## [Work item]
Retype the records below exactly as given, but only from the first line through the line with "pinky dip: (202, 110)", and without the pictures.

Body or hand keypoint data
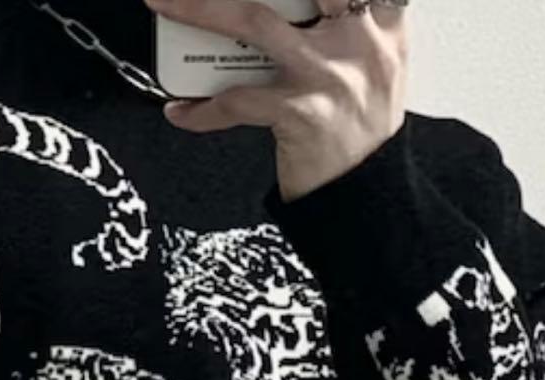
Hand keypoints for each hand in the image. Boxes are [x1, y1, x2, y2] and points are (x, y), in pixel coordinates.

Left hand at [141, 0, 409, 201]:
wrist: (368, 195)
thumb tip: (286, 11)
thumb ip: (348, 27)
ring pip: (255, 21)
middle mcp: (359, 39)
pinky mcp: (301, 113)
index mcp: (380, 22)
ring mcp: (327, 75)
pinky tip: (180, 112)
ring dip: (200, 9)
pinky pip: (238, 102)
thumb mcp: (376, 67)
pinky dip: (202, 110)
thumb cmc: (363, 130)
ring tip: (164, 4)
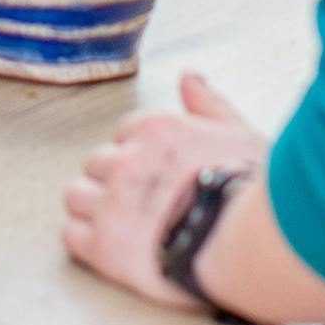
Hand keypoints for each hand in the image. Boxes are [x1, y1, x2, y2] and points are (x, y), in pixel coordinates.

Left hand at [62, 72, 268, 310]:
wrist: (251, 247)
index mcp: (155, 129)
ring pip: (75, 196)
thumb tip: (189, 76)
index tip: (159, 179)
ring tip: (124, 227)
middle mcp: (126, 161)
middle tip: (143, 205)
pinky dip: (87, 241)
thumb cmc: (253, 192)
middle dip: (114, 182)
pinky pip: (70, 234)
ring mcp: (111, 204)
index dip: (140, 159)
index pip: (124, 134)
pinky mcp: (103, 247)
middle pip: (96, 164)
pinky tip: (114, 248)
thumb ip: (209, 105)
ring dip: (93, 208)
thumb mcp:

## [Problem solution]
Hand keypoints for each hand in the image. Boxes are [x1, y1, x2, y2] and points are (x, y), in pixel coordinates.

Left hand at [141, 0, 409, 201]:
wrist: (368, 195)
thumb tip: (286, 11)
thumb ip: (348, 27)
ring pip: (255, 21)
middle mcp: (359, 39)
pinky mcp: (301, 113)
index mcp: (380, 22)
ring mcp: (327, 75)
pinky tip: (180, 112)
ring dip: (200, 9)
pinky pip: (238, 102)
thumb mcp: (376, 67)
pinky dip: (202, 110)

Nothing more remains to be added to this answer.